For my part, I spoke about micro-ISVs, software companies (such as ours) that consist of a very small number of people (1-3). The term was coined by Eric Sink, originally meaning a company of just one person, but I (and others) expand that definition slightly. I presented some ideas about who could do well as a micro-ISV and who would not, a brief discussion of the possible business structures, and the advantages and disadvantages of micro-ISVs for game development, mostly omitting the self-publication and distribution aspects already covered briefly by Gjon.

I ended the talk by recommending a book, Micro-ISV: From Vision to Reality by Bob Walsh, as a decent authority on the subject. To drive home the point, I read this (only) quote from the inside front cover by Thomas Warfield, of Goodsol Development, one of the most successful micro-ISVs: “If you are looking to start your own small software company (or have just started doing so), buy this book. There is nothing else available like it that covers so much territory about the basics of starting and running a small software company. Just buy it and read it.” [from A Shareware Life blog]

All of us rushed through our presentations, but we still cut into the Q&A period significantly. There were a few questions, and then we cleared out for the break before the final session of the day. Overall, I thought that the session went quite well, though it seemed that we could certainly have used more time to speak.

For the final session of the day, after some hallway networking, I slipped into the Emerging Input/Output in Games paper session. I missed some of the first paper (of two), HaptiCast: A physically-based 3D game with haptic feedback, though one can find the HaptiCast project on SourceForge. The second paper, Human Motion as Input and Control in Kinetic Games, was quite interesting, discussing possibilities (see title) beyond the Sony EyeToy and Dance Dance Revolution. I asked a question about input latency and in return got to explain the reasons while latency of hea
d tracking technology causes physiological illness to the audience. I am sure that I will explain it in this blog sooner or later.

After that session, there was the “Wine & Cheese Reception” in which I consumed neither wine nor cheese, but did look at the game competition entries and the research posters, while networking with other attendees. The documentary, Beyond Pong: The Evolution of Video Games (in which I appear), was played on a big screen, and several of us saw our own likenesses larger than life, all while trying to schmooze. That was cool and weird all at once. I headed for the door about half an hour after Wednesday at the conference officially ended, preparing for the drive home in very rainy and windy weather.

I made a few ex-conference observations. On the way into London, I found an intersection (Wharncliffe & Southdale) where there were, seriously, two separate Tim Hortons across from each other.

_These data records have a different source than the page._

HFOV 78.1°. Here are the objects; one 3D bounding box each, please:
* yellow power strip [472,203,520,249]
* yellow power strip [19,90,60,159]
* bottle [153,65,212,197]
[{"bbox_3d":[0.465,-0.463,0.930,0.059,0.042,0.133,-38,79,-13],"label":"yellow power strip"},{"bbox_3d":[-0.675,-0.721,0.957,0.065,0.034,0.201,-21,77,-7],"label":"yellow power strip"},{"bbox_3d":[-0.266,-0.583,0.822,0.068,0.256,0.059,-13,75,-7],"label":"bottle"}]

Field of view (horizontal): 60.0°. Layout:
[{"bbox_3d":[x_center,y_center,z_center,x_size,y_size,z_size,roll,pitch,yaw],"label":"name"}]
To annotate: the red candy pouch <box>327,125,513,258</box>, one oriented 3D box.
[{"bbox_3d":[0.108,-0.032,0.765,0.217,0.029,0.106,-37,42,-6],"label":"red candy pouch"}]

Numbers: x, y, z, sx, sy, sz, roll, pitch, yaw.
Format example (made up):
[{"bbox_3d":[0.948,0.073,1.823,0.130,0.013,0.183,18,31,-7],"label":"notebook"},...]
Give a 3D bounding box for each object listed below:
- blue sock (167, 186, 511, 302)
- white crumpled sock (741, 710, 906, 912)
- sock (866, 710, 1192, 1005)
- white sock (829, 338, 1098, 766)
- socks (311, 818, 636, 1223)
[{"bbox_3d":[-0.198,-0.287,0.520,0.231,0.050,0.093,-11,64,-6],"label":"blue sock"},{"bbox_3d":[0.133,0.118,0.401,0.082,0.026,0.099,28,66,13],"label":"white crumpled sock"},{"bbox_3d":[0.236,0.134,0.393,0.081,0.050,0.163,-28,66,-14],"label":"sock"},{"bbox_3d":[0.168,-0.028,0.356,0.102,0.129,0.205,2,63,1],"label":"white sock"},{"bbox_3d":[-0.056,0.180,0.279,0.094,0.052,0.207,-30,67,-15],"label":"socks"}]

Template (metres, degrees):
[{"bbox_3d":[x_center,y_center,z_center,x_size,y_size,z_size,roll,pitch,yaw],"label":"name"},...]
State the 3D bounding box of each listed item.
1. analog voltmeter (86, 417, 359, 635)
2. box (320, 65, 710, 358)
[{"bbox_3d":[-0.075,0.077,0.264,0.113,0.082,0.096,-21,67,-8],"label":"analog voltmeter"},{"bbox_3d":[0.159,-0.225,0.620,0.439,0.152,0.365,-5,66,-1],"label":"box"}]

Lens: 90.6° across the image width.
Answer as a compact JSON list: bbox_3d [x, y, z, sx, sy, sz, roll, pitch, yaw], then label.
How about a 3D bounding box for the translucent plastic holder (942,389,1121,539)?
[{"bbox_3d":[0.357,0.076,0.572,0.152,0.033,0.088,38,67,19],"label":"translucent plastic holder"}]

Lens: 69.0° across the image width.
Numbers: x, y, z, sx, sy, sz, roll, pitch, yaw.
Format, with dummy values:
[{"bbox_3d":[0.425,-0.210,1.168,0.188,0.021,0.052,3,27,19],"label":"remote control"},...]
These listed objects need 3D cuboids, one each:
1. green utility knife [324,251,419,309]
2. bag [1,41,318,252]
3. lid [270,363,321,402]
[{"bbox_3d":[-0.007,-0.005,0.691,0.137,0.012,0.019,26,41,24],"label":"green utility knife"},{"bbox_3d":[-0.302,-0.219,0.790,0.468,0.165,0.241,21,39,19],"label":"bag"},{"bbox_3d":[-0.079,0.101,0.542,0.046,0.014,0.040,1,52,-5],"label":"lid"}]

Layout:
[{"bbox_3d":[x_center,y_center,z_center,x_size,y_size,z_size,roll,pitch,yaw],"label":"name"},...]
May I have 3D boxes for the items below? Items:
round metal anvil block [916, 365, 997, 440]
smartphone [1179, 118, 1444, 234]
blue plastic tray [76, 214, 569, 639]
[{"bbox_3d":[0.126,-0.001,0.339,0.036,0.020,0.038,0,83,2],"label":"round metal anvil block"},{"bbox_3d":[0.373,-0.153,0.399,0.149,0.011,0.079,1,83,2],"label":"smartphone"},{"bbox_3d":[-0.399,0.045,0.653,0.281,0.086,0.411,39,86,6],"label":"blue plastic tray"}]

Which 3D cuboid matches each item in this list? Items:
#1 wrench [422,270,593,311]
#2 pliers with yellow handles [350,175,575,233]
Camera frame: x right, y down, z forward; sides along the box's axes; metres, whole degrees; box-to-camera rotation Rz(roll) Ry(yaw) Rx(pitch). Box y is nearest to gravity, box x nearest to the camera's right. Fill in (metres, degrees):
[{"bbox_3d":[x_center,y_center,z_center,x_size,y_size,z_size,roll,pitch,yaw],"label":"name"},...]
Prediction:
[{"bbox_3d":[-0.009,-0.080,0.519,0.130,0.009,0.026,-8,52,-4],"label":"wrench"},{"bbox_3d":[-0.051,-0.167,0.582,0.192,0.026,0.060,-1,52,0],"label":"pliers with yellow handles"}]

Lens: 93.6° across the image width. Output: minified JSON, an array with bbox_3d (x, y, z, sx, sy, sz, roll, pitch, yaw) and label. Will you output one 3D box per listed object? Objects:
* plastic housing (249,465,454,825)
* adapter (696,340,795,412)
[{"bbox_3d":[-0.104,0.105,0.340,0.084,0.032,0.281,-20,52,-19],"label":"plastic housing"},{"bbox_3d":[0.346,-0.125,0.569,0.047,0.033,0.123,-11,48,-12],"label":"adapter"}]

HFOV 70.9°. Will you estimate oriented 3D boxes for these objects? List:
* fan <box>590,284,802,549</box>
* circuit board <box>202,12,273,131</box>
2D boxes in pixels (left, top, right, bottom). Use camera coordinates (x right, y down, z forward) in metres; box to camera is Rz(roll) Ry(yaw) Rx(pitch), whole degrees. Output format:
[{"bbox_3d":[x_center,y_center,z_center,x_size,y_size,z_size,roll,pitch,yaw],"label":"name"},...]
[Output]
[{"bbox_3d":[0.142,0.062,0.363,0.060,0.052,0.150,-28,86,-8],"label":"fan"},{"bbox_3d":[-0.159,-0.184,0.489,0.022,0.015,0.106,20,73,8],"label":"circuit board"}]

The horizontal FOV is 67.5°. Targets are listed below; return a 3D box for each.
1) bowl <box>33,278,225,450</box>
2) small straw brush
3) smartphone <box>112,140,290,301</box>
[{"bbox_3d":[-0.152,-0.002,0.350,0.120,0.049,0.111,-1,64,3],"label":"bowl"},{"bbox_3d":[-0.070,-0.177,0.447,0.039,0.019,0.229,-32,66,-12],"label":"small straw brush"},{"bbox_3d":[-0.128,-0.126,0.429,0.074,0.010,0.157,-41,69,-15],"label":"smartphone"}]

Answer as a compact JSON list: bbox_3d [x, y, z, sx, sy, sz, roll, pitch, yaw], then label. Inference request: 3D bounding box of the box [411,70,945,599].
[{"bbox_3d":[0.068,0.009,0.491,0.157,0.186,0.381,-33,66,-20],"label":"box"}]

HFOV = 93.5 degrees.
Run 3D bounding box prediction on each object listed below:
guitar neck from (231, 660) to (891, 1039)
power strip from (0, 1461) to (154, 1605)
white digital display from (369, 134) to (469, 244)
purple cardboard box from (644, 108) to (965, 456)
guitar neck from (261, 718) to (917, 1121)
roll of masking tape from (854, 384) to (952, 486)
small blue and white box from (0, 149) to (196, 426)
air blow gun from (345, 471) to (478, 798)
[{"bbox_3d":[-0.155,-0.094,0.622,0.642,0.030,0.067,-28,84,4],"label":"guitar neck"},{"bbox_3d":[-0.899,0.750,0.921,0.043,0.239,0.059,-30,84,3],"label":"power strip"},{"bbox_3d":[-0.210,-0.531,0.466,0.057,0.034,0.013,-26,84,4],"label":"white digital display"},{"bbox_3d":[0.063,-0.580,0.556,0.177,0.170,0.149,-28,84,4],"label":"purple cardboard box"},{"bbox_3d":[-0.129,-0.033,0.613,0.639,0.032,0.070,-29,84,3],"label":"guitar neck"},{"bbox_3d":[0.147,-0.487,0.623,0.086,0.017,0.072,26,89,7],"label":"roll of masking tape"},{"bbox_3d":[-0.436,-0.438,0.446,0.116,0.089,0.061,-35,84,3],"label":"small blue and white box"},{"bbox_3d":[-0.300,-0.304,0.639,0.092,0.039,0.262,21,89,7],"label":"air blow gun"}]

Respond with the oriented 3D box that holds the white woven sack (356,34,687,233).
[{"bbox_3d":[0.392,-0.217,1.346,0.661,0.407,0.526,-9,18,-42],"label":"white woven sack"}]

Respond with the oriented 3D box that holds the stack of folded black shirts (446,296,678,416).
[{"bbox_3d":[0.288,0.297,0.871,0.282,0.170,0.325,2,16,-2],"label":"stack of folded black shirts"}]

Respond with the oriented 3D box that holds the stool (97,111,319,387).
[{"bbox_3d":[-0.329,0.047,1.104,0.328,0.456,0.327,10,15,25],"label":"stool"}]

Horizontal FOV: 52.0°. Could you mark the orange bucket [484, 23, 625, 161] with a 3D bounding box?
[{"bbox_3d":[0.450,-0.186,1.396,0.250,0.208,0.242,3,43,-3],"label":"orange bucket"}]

On the way out, I took a slightly different route and inadvertently discovered the Guy Lombardo Museum (but did not stop). The international border crossing into Canada (Port Huron/Sarnia) had absolutely no delay (at midday); the border crossing back into the United States at the same location took 26 minutes waiting in line (in the late evening).

That was the shortest conference stay I can recall for many years, but I am glad I did make it.